Denmark’s Minister for Digitization, Marie Bjerre, who represents the centre-right Liberal Party, was sharply critical of the Danish People’s Party’s move. 

“I think it is way over the line for the Danish People’s Party to make a deepfake of a political opponent. I don’t think it’s proper either, and they shouldn’t do it,” she said. “It is also a problem for our democracy and society. Because with deepfakes, you can create material that looks extremely credible, which means that you can really spread misinformation. That is why it is also very serious that the Danish People’s Party is using deepfake for this kind of thing.” 

She said that such videos should only be allowed if the organisation making or distributing them have received consent from the person depicted. 

“If you want to make deepfakes of people, you must ask for permission.

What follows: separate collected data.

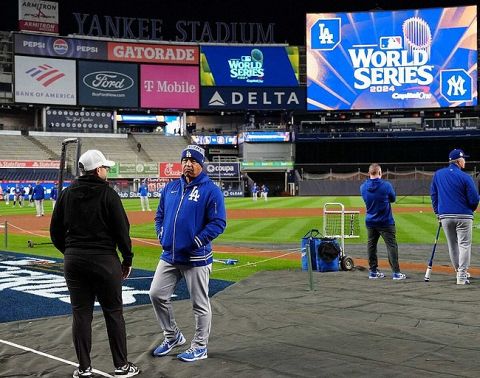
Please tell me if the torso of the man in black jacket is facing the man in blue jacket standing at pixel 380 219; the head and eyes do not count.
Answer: yes

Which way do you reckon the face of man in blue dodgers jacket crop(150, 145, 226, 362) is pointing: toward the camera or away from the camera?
toward the camera

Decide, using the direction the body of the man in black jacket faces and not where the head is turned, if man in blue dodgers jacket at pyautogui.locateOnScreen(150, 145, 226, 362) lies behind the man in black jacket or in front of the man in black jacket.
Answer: in front

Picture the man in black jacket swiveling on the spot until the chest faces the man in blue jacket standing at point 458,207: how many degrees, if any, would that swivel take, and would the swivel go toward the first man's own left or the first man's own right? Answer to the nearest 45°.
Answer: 0° — they already face them

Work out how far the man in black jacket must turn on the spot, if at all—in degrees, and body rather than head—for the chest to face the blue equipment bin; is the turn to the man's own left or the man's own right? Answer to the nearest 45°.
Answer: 0° — they already face it

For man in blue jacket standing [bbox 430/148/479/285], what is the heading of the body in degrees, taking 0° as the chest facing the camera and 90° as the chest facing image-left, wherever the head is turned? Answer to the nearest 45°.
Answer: approximately 225°

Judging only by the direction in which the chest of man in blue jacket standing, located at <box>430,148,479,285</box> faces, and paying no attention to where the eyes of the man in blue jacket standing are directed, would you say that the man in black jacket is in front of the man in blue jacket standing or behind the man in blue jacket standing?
behind

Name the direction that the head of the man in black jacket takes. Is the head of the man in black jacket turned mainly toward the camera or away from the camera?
away from the camera

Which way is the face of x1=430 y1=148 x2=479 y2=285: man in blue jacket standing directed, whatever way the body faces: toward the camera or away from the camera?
away from the camera

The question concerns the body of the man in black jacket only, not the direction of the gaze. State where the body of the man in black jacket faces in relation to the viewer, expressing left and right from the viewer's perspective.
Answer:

That will be the proper way to do it,” she said. 

Messerschmidt defended the video as light-hearted satire that at the same time educated Danish people about the new technology. 

“What we can do is show Danes how to use the new technologies and how to use them in a good way, like here in an entertaining and satirical way,” he said. 

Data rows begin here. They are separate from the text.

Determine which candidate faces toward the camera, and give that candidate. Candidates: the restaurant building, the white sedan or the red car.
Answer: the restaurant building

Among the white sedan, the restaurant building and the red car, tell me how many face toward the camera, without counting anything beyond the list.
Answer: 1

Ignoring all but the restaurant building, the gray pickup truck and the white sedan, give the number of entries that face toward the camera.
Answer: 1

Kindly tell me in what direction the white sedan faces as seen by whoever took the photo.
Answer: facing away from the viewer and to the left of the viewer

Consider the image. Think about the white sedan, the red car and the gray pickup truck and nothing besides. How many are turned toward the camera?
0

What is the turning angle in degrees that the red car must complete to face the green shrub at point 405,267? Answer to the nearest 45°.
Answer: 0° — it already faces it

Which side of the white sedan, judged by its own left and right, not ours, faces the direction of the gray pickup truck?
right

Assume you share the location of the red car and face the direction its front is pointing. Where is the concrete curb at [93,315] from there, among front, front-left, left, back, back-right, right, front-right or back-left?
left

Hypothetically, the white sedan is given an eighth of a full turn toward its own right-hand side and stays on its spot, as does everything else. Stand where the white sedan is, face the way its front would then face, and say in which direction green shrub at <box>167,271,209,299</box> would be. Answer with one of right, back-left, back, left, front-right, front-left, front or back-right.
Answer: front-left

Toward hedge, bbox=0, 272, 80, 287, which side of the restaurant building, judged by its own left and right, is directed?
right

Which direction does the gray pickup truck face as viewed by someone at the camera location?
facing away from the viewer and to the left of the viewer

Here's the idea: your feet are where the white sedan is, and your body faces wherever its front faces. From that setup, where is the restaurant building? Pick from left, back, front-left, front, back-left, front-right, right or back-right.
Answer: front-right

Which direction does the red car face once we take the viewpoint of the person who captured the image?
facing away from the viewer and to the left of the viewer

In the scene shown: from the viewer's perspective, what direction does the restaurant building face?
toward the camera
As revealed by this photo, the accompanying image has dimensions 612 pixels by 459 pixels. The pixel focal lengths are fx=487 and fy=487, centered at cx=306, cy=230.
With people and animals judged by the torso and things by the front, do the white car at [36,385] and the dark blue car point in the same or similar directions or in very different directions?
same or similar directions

Although Engel-Schmidt said he was concerned about the use of deepfake videos in politics, he acknowledged that the light-hearted videos released by the two parties were in themselves unlikely to deceive anyone.  

How does Engel-Schmidt hope to regulate such deepfake videos? 

He said he aimed to see whether copyright law could be used to regulate such videos.

Presumably this would mean seeing whether, under law, people have a right to the use of the own image, personality or voice, and can therefore forbid them from being used without permission. 

What do the experts say? 

Christiane Vejlø, one of Denmark’s leading experts on the relationship between people and technology, welcomed the government’s moves towards regulating deepfake videos, pointing to the impact they were already having on politics in other countries such as India and the US.

“There is no doubt that we will have to deal with this phenomenon. It has an impact on something that is most important to us in a democracy – namely trust and faith in other people,” she told Denmark’s public broadcaster DR.

In the current Indian election campaign, she said that deepfakes of popular Bollywood actors had been used to criticise the current government and encourage voters to vote for the opposition.

“In India and the USA we see politicians saying things they could never think of saying. We are getting an erosion of the truth,” she said. 

She said that even if the videos were clearly labelled as AI-generated, it did not necessarily make them unproblematic. 

“Even if you can see that it is a deepfake, it can still influence voters to think that there is something wrong with them [the politician] or that they look stupid,” she said. “We have a situation where another person is used as a digital hand puppet.”